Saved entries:
□ □ □ □

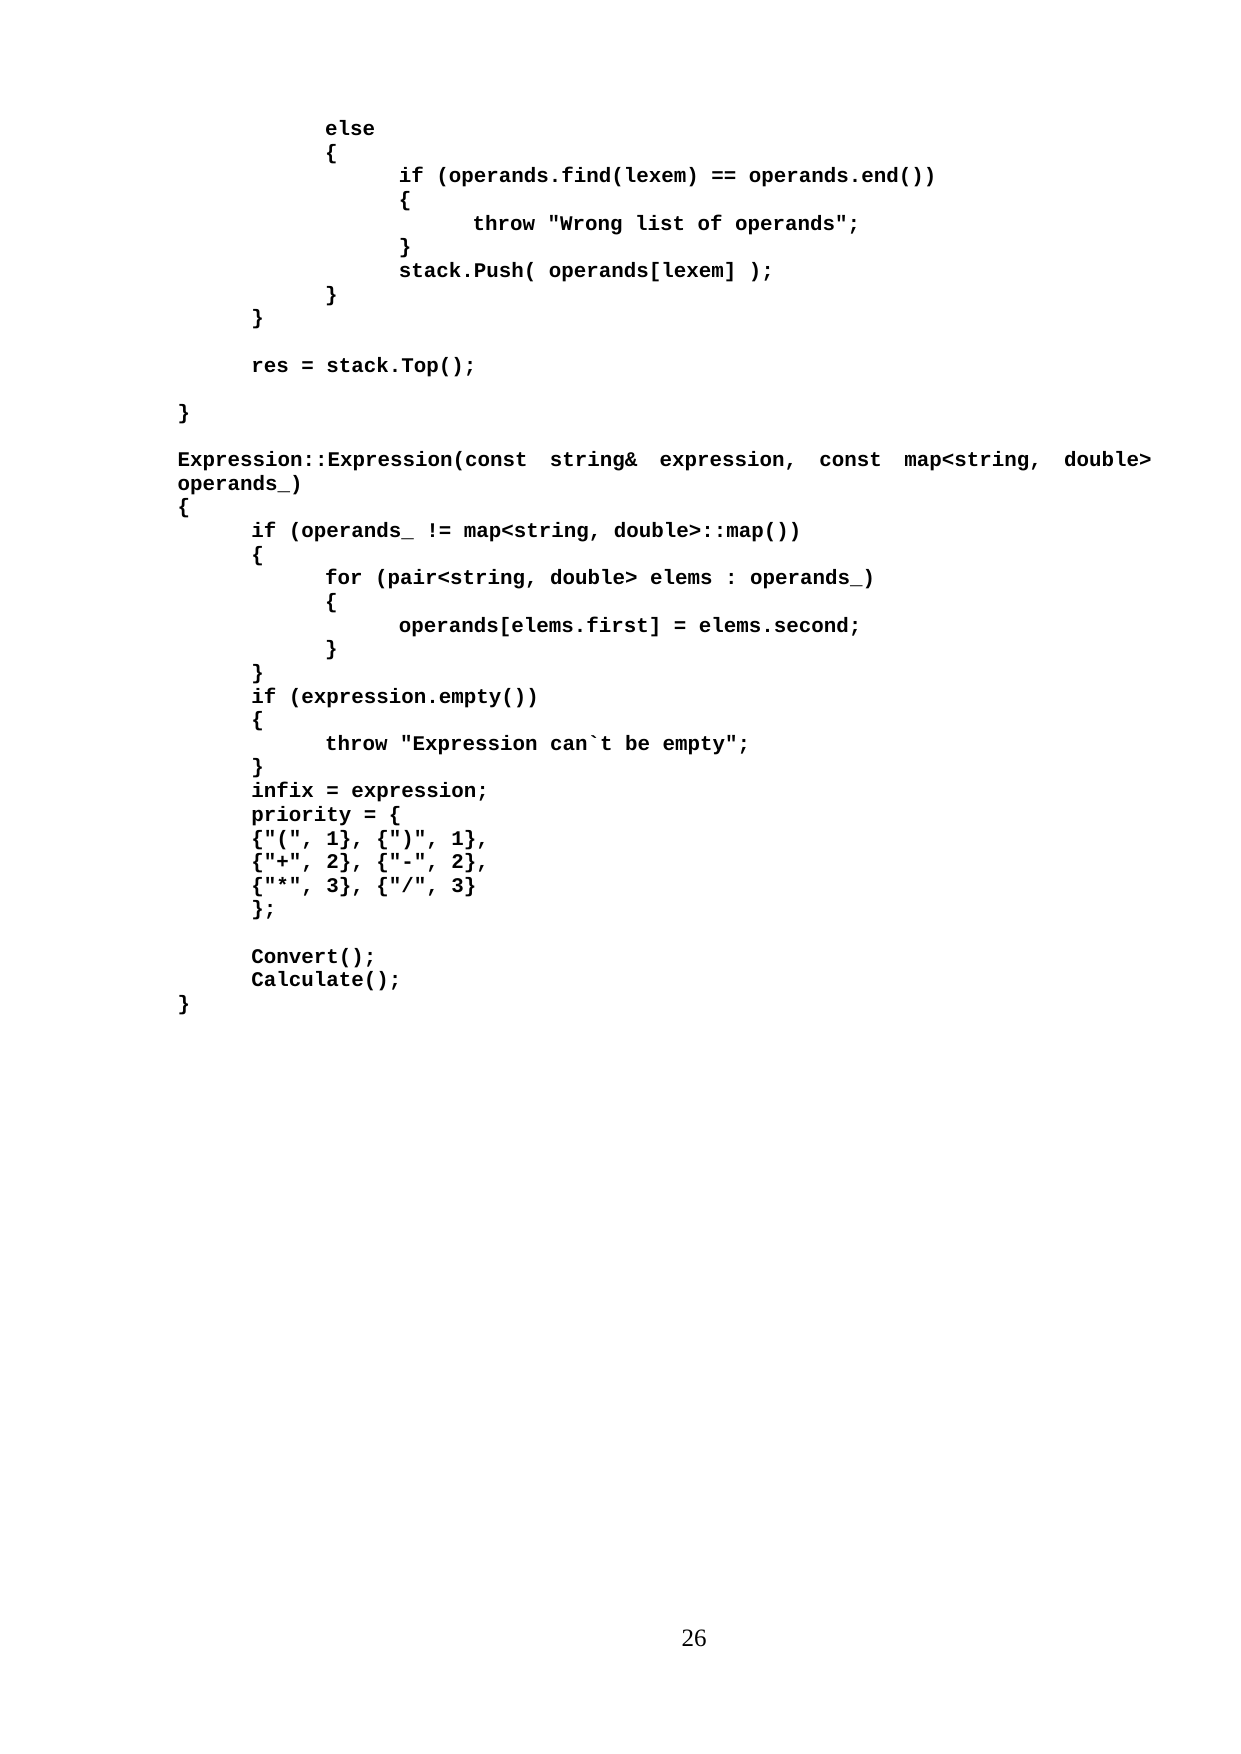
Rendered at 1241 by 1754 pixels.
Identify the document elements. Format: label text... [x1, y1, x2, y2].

text { [177, 544, 1152, 567]
text throw "Expression can`t be empty"; [177, 733, 1152, 757]
text res = stack.Top(); [177, 354, 1152, 378]
text stack.Push( operands[lexem] ); [177, 260, 1152, 284]
text } [177, 402, 1152, 426]
text {"+", 2}, {"-", 2}, [177, 851, 1152, 875]
text else [177, 118, 1152, 142]
text if (operands_ != map<string, double>::map()) [177, 520, 1152, 544]
text { [177, 709, 1152, 733]
text } [177, 757, 1152, 780]
text { [177, 591, 1152, 615]
text for (pair<string, double> elems : operands_) [177, 567, 1152, 591]
text {"*", 3}, {"/", 3} [177, 875, 1152, 898]
text { [177, 189, 1152, 213]
text }; [177, 898, 1152, 922]
text Convert(); [177, 946, 1152, 969]
text operands[elems.first] = elems.second; [177, 615, 1152, 638]
text {"(", 1}, {")", 1}, [177, 827, 1152, 851]
text { [177, 142, 1152, 165]
text Expression::Expression(const string& expression, const map<string, double> operands_) [177, 449, 1152, 496]
text } [177, 284, 1152, 307]
text infix = expression; [177, 780, 1152, 804]
text } [177, 993, 1152, 1017]
text } [177, 307, 1152, 331]
text } [177, 662, 1152, 686]
text throw "Wrong list of operands"; [177, 213, 1152, 236]
text } [177, 638, 1152, 662]
text Calculate(); [177, 969, 1152, 993]
text priority = { [177, 804, 1152, 827]
text if (expression.empty()) [177, 686, 1152, 709]
text if (operands.find(lexem) == operands.end()) [177, 165, 1152, 189]
text } [177, 236, 1152, 260]
text { [177, 496, 1152, 520]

□ □ □ □

PROBLEM DESCRIPTION =
If a line of the data contains the word "lexem", it counts toward the total; state that total alone.

RESULT OF THE TASK =
2